To do
Copy each line of the data below, character for character.

Record extracts
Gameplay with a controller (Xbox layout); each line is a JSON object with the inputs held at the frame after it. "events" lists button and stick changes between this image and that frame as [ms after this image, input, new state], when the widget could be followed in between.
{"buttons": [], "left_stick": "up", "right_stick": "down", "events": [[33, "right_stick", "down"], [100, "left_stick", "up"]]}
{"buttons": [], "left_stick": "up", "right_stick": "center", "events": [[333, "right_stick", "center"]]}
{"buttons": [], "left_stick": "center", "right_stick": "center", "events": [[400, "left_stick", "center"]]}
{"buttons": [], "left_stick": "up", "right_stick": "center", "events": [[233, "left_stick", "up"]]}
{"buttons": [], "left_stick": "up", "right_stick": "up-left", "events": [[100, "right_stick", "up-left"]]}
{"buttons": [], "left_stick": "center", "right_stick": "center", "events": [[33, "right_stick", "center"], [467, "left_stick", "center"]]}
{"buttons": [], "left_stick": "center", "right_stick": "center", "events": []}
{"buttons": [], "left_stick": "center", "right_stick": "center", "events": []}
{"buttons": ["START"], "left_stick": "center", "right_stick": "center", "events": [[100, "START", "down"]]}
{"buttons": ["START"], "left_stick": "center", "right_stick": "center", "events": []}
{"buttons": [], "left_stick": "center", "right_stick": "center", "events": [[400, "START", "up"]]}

Output of the task
Gameplay with a controller (Xbox layout); each line is a JSON object with the inputs held at the frame after it. "events" lists button and stick changes between this image and that frame as [ms after this image, input, new state], when the widget could be followed in between.
{"buttons": [], "left_stick": "up", "right_stick": "down", "events": [[33, "right_stick", "down"], [100, "left_stick", "up"]]}
{"buttons": [], "left_stick": "up", "right_stick": "center", "events": [[333, "right_stick", "center"]]}
{"buttons": [], "left_stick": "center", "right_stick": "center", "events": [[400, "left_stick", "center"]]}
{"buttons": [], "left_stick": "up", "right_stick": "center", "events": [[233, "left_stick", "up"]]}
{"buttons": [], "left_stick": "up", "right_stick": "up-left", "events": [[100, "right_stick", "up-left"]]}
{"buttons": [], "left_stick": "center", "right_stick": "center", "events": [[33, "right_stick", "center"], [467, "left_stick", "center"]]}
{"buttons": [], "left_stick": "center", "right_stick": "center", "events": []}
{"buttons": [], "left_stick": "center", "right_stick": "center", "events": []}
{"buttons": ["START"], "left_stick": "center", "right_stick": "center", "events": [[100, "START", "down"]]}
{"buttons": ["START"], "left_stick": "center", "right_stick": "center", "events": []}
{"buttons": [], "left_stick": "center", "right_stick": "center", "events": [[400, "START", "up"]]}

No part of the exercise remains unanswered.